Here, I briefly introduce Bayesian statistics. Bayesian statistics aims to find the probability of a model given the data, using Bayes’ theorem. This is often the type of question we want to answer. However, a word of caution—frequentists believe there is no probability associated with the true parameter, as populations have fixed parameters. In contrast, Bayesians believe that parameters have probability distributions that reflect uncertainty or prior knowledge about them. This represents a fundamentally different way of thinking about the world.

\[P(\text{Model}|\text{Data}) = \frac{P(\text{Data}|\text{Model}) \times P(\text{Model})}{P(\text{Data})}\]

We can break this down with new terminology:

  • \(P(\text{Model}|\text{Data})\): the “posterior probability” — the probability of the model given the observed data.
  • \(P(\text{Data}|\text{Model})\): the “likelihood” — the probability of observing the data under the given model.
  • \(P(\text{Model})\): the “prior” — our prior belief about the probability of the model or parameter values before seeing the data.

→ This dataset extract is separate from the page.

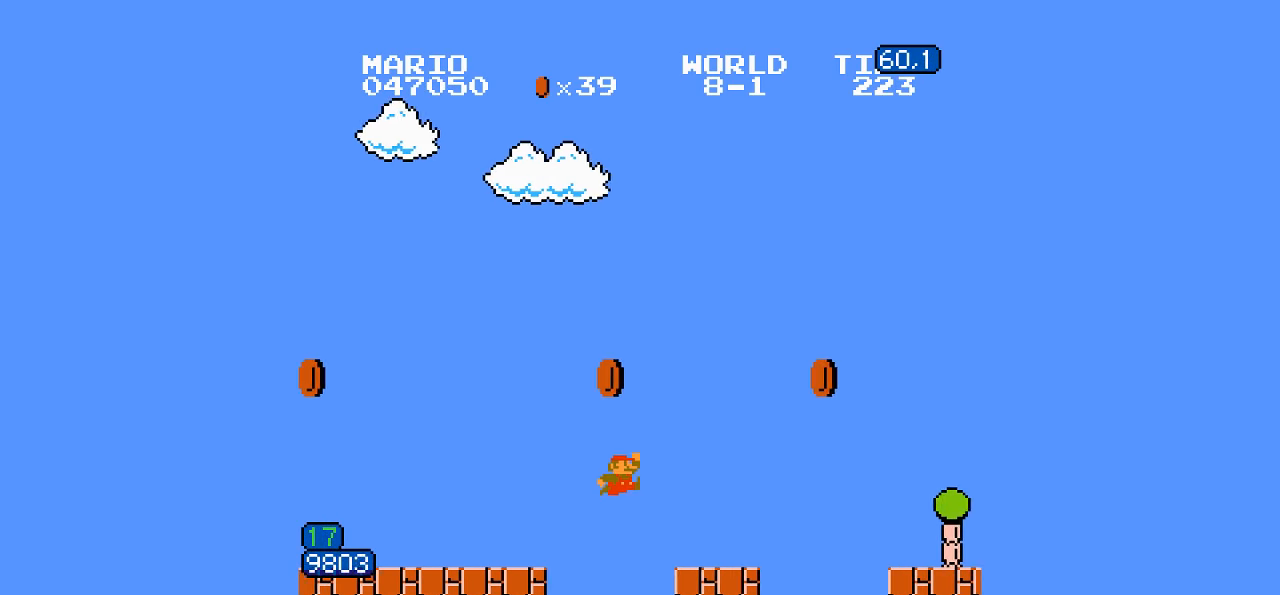
{"dt_ms": 500, "buttons": ["B", "DPAD_RIGHT"], "events": [[200, "A", "down"], [283, "A", "up"]]}
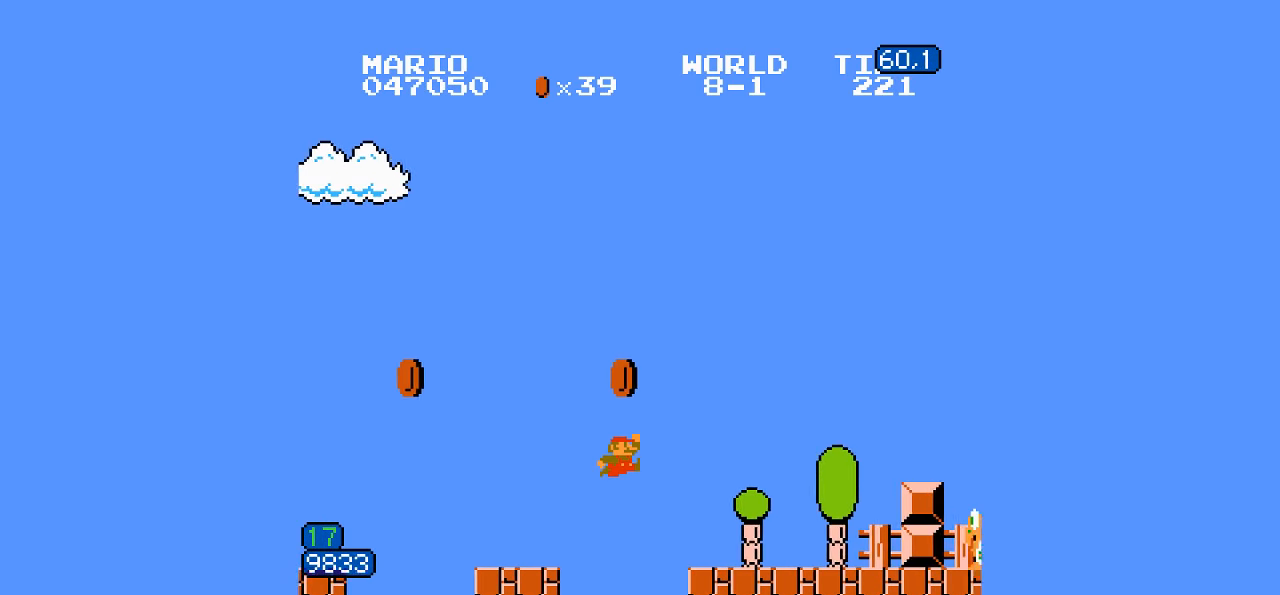
{"dt_ms": 500, "buttons": ["A", "B", "DPAD_RIGHT"], "events": [[150, "A", "down"], [166, "A", "up"], [500, "A", "down"]]}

This can come from previous studies, expert knowledge, or assumptions.
  • \(P(\text{Data})\): the “evidence” — the overall probability of the data, which serves to normalize the result. It can be computationally intensive to calculate, but there are methods like Markov Chain Monte Carlo (MCMC) to approximate this value.

\[\text{Posterior Probability} = \frac{\text{Likelihood}(\text{Model}|\text{Data}) \times \text{Prior}}{\text{Evidence}}\]

Notably, Bayesian methods allow us to study “credible intervals” — regions with a 95% probability of containing the true population parameter, as opposed to “confidence intervals,” which in frequentist statistics only describe the frequency with which the interval will contain the true parameter in repeated samples.